Rules Regarding How Mississauga Fights Some Developments Set to Change
While Mississauga is no stranger (and that’s a good thing) to new developments, not everyone approves of every new building that’s been proposed for the city.
For that reason, the city and developers can approach the province for help when residents and council members are concerned that a new build doesn’t quite fit the character of the neighbourhood.
But now, that mediation process is changing.
While the city certainly has its say in its own development destiny, land use planning in Ontario is set out by the ground rules laid out in the Planning Act, and some of those rules are set to change.
Earlier in the year, the Ontario government implemented a significant change to the way municipal planning approval and appeals process are governed. The change required an amendment to the Planning Act and the introduction of Bill 139, the Building Better Community Watershed Act, 2017.
The new planning legislation was implemented by the previous government and the legislation came into effect April 3, 2018.
A meeting was held this fall at City Hall in Mississauga in regards to the local planning tribunal and Bill 139. The primary purpose of the meeting was to provide stakeholders with information on the new processes regarding how decisions are made at Council when it comes to planning—and how the new appeals process would work should council's decisions be appealed.
Residents, ratepayer groups and homeowner associations were some of the few groups that were invited to attend the session for more information.
One of the most significant changes is that the Local Planning Appeal Tribunal (LPAT) replaced the Ontario Municipal Board (OMB). LPAT will hear cases in regards to official plans, zoning by-laws, subdivision plans, development charges and minor variances. LPAT is part of a group of tribunals that adjudicate matters related to planning, property assessment, land evaluations and other.

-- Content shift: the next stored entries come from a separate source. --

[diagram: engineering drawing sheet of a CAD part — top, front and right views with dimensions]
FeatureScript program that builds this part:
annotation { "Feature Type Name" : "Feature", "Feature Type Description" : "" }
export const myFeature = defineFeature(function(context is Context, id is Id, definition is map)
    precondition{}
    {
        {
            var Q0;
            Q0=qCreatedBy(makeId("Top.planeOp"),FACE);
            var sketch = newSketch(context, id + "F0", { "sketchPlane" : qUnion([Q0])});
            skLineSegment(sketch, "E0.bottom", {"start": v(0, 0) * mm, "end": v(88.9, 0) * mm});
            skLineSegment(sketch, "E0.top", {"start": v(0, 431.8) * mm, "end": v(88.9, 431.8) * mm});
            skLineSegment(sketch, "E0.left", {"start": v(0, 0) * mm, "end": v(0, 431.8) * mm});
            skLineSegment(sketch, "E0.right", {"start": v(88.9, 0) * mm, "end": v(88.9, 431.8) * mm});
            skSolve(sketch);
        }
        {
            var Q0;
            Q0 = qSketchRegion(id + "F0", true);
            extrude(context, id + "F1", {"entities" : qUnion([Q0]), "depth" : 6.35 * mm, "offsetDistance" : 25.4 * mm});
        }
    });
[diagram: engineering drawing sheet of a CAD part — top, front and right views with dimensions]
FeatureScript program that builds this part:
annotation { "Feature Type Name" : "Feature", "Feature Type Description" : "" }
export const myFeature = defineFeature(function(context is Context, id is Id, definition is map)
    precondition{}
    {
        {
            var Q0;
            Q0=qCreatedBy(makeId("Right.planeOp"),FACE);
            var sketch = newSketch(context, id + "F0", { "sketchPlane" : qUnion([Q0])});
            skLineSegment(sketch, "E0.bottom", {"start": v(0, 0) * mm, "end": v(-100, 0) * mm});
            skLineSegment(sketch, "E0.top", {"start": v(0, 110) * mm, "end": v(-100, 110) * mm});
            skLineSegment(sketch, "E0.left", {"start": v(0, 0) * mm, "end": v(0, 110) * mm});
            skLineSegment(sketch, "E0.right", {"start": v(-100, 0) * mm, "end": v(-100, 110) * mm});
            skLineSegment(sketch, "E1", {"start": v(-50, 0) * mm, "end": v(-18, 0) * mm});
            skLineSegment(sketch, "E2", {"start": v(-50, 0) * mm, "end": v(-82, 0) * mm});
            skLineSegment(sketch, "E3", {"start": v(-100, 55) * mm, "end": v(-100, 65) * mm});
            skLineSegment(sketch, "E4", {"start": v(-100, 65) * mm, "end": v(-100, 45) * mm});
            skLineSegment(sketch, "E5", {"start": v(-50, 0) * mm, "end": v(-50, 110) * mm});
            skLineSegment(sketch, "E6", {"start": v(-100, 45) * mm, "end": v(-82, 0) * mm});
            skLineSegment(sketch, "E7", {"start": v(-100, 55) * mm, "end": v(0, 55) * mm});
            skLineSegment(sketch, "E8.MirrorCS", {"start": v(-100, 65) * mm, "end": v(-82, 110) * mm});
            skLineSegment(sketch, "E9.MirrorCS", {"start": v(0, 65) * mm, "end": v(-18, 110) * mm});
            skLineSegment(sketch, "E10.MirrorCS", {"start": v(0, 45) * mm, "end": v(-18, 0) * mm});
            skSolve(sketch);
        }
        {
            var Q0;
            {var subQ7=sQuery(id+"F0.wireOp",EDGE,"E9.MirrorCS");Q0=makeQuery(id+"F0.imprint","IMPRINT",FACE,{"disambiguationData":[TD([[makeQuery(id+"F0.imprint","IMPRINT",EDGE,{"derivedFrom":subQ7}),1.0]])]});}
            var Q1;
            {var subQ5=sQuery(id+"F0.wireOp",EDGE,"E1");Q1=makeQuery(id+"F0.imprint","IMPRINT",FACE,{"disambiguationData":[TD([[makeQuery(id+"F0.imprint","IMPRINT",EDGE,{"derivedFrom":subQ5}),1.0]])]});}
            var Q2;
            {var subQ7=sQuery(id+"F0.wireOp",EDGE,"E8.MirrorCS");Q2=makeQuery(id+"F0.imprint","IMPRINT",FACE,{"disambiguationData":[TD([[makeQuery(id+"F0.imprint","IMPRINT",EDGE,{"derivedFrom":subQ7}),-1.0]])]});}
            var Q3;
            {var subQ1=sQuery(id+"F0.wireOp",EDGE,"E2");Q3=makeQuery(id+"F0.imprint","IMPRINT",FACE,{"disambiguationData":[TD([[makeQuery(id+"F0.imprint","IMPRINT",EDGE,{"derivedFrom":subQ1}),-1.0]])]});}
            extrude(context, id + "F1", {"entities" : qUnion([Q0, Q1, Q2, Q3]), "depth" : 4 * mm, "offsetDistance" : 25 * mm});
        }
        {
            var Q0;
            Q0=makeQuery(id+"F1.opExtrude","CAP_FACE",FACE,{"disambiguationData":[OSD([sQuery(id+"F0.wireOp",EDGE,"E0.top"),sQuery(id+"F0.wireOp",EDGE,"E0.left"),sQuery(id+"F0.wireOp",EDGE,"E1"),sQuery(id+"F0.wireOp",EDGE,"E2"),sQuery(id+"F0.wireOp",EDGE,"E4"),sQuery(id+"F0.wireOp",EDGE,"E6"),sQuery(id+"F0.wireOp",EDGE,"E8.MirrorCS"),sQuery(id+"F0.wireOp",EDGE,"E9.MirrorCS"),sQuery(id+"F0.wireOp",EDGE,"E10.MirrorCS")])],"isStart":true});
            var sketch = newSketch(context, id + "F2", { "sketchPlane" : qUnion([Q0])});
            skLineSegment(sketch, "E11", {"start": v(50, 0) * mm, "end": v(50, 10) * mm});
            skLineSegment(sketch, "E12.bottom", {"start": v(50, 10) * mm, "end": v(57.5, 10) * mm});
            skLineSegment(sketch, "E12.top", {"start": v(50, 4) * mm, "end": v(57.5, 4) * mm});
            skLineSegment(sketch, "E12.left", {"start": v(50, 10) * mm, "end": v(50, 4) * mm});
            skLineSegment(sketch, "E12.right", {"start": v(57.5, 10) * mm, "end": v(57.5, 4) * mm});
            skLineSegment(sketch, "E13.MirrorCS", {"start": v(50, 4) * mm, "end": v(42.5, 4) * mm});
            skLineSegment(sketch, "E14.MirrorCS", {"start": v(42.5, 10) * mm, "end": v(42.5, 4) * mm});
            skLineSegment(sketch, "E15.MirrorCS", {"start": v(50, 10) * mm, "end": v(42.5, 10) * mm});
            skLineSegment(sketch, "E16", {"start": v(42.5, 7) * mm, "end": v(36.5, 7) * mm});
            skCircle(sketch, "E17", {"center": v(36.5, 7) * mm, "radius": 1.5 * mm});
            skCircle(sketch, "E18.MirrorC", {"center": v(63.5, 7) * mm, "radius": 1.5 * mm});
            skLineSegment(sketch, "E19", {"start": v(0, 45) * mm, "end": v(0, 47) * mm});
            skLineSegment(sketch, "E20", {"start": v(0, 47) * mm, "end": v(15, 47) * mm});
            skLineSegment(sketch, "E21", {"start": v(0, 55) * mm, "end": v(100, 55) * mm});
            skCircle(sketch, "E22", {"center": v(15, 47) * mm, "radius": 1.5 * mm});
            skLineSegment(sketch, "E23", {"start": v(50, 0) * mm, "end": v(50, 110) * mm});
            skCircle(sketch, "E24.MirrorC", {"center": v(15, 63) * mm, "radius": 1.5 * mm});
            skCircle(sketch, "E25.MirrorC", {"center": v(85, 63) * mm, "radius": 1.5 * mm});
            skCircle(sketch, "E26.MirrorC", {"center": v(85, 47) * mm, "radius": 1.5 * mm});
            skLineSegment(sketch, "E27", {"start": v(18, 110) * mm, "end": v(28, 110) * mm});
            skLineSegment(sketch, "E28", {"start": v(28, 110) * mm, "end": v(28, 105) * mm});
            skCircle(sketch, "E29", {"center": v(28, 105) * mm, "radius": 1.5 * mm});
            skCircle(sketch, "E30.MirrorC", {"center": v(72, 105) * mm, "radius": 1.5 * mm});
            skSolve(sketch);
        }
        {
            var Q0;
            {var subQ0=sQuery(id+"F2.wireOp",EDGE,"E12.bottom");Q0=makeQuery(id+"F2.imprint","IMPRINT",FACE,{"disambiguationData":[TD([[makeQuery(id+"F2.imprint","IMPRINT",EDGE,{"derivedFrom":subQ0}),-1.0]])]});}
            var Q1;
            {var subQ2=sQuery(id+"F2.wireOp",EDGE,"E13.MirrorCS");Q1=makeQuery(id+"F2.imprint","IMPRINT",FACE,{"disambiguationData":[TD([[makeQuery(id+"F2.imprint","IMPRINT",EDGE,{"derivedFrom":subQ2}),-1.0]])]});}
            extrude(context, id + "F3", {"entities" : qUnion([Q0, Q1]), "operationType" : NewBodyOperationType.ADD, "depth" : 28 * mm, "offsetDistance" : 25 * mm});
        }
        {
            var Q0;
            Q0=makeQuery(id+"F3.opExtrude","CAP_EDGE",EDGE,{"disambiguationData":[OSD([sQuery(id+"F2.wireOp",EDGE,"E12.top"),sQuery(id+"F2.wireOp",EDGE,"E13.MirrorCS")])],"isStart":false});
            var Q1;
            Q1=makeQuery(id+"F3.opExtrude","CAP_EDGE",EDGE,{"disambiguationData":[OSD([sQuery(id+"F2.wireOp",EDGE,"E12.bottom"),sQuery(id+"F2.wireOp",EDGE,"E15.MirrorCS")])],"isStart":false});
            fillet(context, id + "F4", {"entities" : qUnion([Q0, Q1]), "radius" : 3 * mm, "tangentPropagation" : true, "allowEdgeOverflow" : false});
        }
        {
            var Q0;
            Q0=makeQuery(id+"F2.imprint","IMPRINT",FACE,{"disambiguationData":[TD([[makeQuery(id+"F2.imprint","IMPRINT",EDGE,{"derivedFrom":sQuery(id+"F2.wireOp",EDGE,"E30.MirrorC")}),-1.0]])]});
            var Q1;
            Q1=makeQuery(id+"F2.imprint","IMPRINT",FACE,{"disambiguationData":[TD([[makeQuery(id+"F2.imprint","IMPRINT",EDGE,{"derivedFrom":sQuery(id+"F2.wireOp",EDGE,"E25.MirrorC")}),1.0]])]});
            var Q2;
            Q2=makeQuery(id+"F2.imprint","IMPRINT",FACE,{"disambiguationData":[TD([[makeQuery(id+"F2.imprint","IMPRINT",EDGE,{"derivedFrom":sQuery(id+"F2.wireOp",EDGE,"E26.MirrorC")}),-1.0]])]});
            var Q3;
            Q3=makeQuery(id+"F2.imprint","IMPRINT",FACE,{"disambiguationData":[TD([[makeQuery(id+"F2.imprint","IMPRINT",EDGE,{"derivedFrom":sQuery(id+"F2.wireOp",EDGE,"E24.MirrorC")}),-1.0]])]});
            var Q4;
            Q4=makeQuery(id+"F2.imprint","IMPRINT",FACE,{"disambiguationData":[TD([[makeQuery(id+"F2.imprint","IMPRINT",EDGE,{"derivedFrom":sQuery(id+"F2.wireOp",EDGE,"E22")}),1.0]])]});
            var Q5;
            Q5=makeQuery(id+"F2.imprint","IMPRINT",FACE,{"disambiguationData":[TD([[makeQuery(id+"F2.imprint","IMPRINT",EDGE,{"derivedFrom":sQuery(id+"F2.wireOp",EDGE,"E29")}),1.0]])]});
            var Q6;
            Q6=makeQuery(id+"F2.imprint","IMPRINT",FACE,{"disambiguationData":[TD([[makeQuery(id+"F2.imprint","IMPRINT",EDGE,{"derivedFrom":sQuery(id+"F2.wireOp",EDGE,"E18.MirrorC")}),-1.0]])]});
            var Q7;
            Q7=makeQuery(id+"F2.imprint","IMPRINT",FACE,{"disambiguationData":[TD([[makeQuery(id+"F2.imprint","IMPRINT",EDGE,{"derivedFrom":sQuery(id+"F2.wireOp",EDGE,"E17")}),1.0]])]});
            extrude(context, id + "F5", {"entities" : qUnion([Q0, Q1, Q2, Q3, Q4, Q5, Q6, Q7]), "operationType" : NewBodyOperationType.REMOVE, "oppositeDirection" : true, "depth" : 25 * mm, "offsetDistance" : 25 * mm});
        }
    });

LPAT will also have a support centre that will assist with information on land use planning, guidance on processes and procedures as well as advice and assistance for representation. The goal of the LPAT is provide individuals with the right tools and resources to navigate the planning and appeal process in Ontario.
Some examples were provided during the meeting on some of the changes and similarities to processes. Just some examples of new and similar processes in regards to committee of adjustment appeals and zoning by-law appeals.
Appeals that come through the LPAT with go through new procedures, new timelines, and more written and fewer oral hearings for certain types of appeals.
Although some general information on the changes is provided in regards to similarities and differences, various unknowns were brought forward at the meeting in September.
One question from a local resident in regards to what criteria will be used to decide when an oral or written hearing is provided.
"The short answer is we don't know. It's such early days I can tell you. As I said, this all came in April and the furthest anybody has gotten in this process so far is the very first case management conference which was held in Toronto last week. I can tell you that they were given an oral hearing scheduled in 2019, but there's no sort of set criteria that the Tribunal has identified for when it's going to be written or oral," says Lia Magi of Legal Services at the City of Mississauga.
More updates as information is provided.